▼
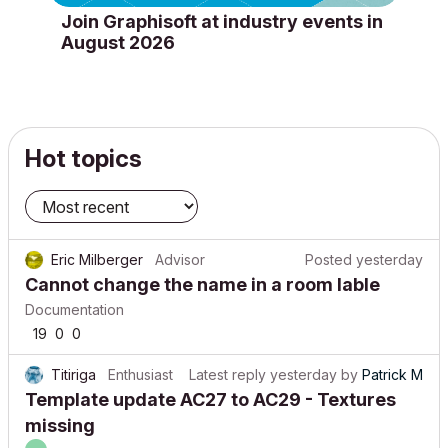
Join Graphisoft at industry events in
August 2026
Hot topics
Eric Milberger
Advisor
Posted
yesterday
Cannot change the name in a room lable
Documentation
19
0
0
Titiriga
Enthusiast
Latest reply
yesterday
by
Patrick M
Template update AC27 to AC29 - Textures
missing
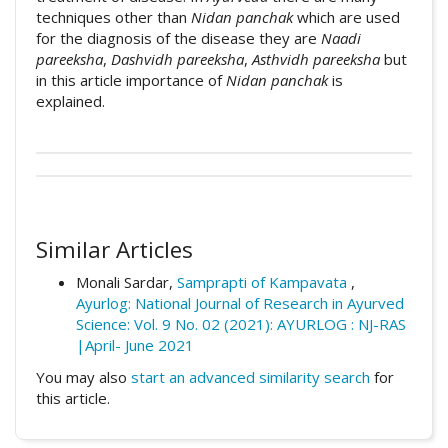
techniques other than
Nidan panchak
which are used
for the diagnosis of the disease they are
Naadi
pareeksha
,
Dashvidh pareeksha
,
Asthvidh pareeksha
but
in this article importance of
Nidan panchak
is
explained.
##plugins.themes.academic_pro.artic
How to Cite
This work is licensed under a
Creative
Commons Attribution 4.0 International
Similar Articles
Tangade, P. A. (2020). A review: Nidan
License
.
panchak in Ayurveda.
Ayurlog: National
Monali Sardar,
Samprapti of Kampavata
,
Journal of Research in Ayurved Science
,
8
(04).
Ayurlog: National Journal of Research in Ayurved
Retrieved from
Science: Vol. 9 No. 02 (2021): AYURLOG : NJ-RAS
https://ayurlog.com/index.php/ayurlog/articl
|April- June 2021
e/view/672
You may also
start an advanced similarity search
for
this article.
More Citation Formats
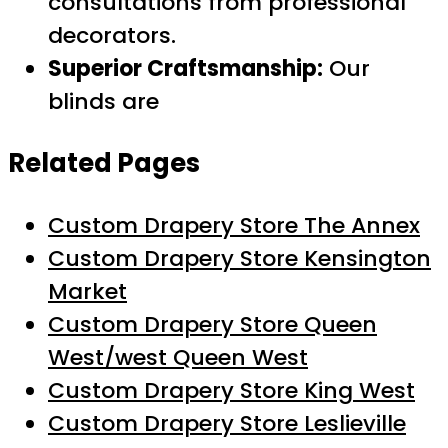
consultations from professional
decorators.
Superior Craftsmanship:
Our
blinds are
Related Pages
Custom Drapery Store The Annex
Custom Drapery Store Kensington
Market
Custom Drapery Store Queen
West/west Queen West
Custom Drapery Store King West
Custom Drapery Store Leslieville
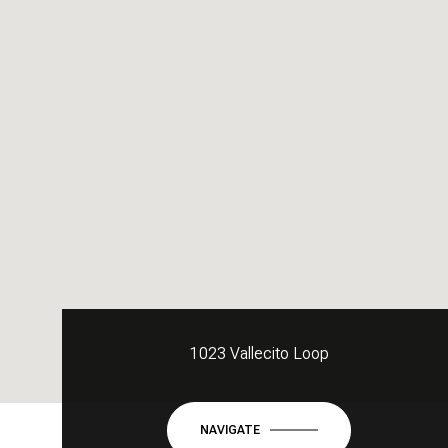
1023 Vallecito Loop
NAVIGATE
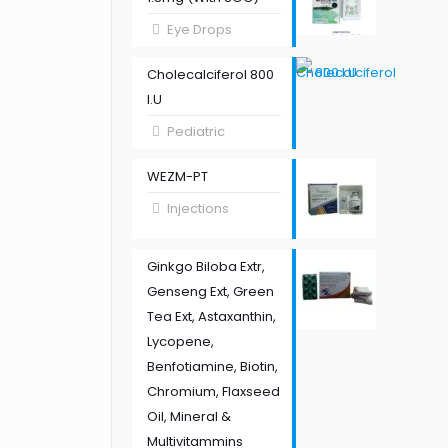
Eye Drops
Cholecalciferol 800
I.U
Pediatric
WEZM-PT
Injections
Ginkgo Biloba Extr,
Genseng Ext, Green
Tea Ext, Astaxanthin,
Lycopene,
Benfotiamine, Biotin,
Chromium, Flaxseed
Oil, Mineral &
Multivitammins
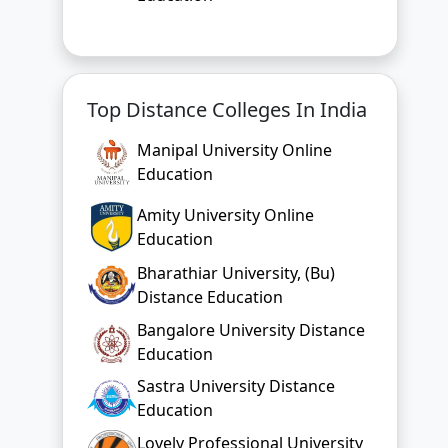
Top Distance Colleges In India
Manipal University Online
Education
Amity University Online
Education
Bharathiar University, (Bu)
Distance Education
Bangalore University Distance
Education
Sastra University Distance
Education
Lovely Professional University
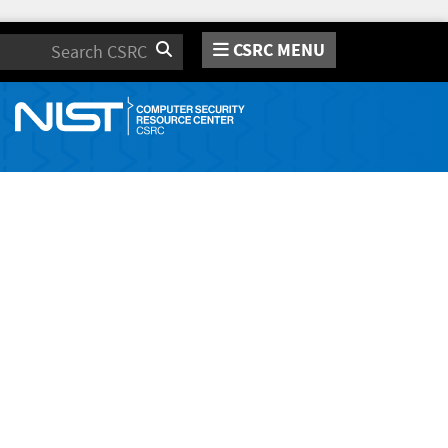
CSRC MENU
Search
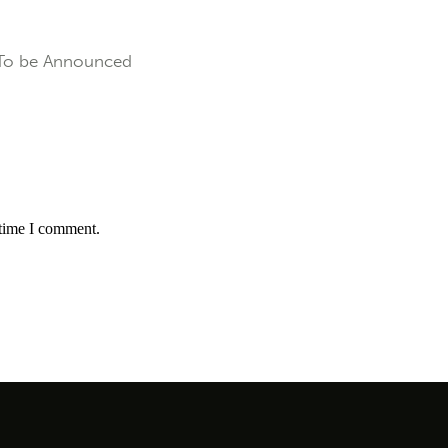
To be Announced
 time I comment.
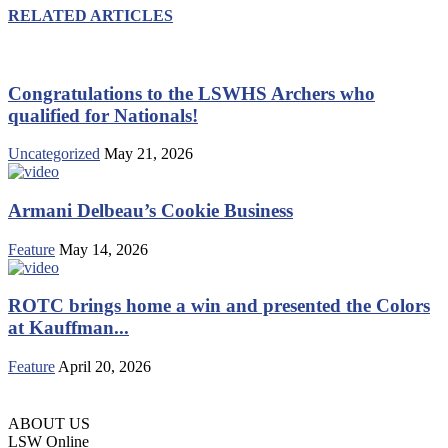
RELATED ARTICLES
Congratulations to the LSWHS Archers who
qualified for Nationals!
Uncategorized
May 21, 2026
Armani Delbeau’s Cookie Business
Feature
May 14, 2026
ROTC brings home a win and presented the Colors
at Kauffman...
Feature
April 20, 2026
ABOUT US
LSW Online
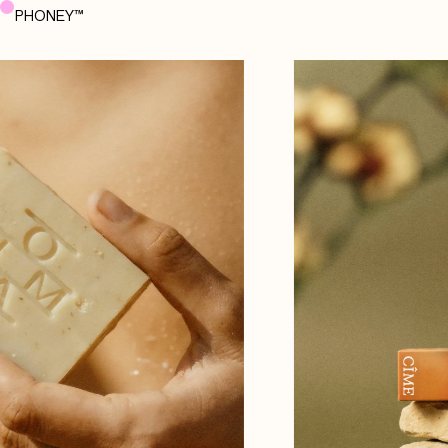
PHONEY™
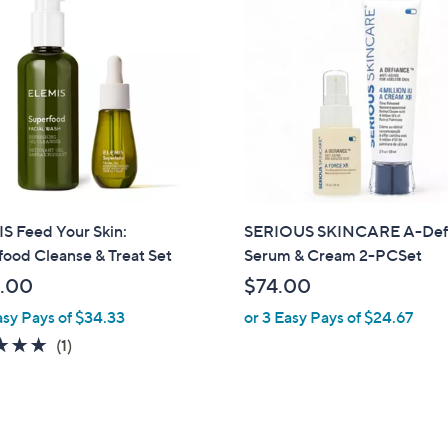
S Feed Your Skin:
SERIOUS SKINCARE A-Def
ood Cleanse & Treat Set
Serum & Cream 2-PCSet
.00
$74.00
asy Pays of $34.33
or 3 Easy Pays of $24.67
5.0
1
(1)
of
Reviews
5
Stars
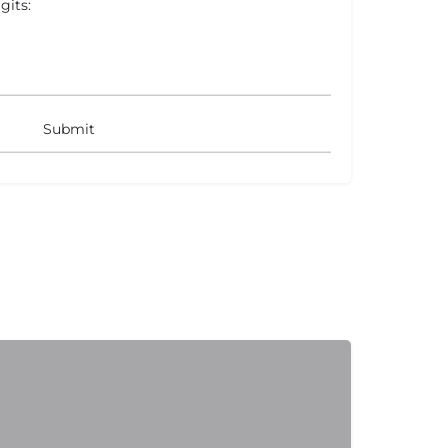
gits:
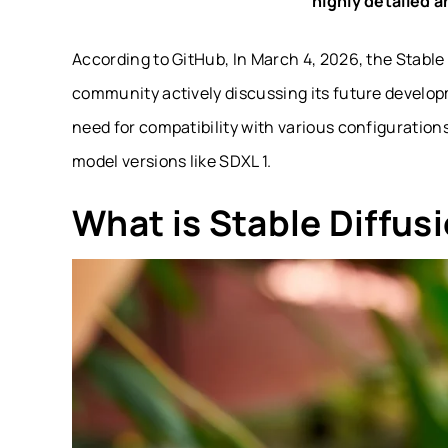
highly detailed a
According to GitHub, In March 4, 2026, the Stable
community actively discussing its future develo
need for compatibility with various configuration
model versions like SDXL 1.
What is Stable Diffus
▲
- [Problem]
Give the number of lines containing "Stable" in the entries, and no other text.

- [Reply to the task]
2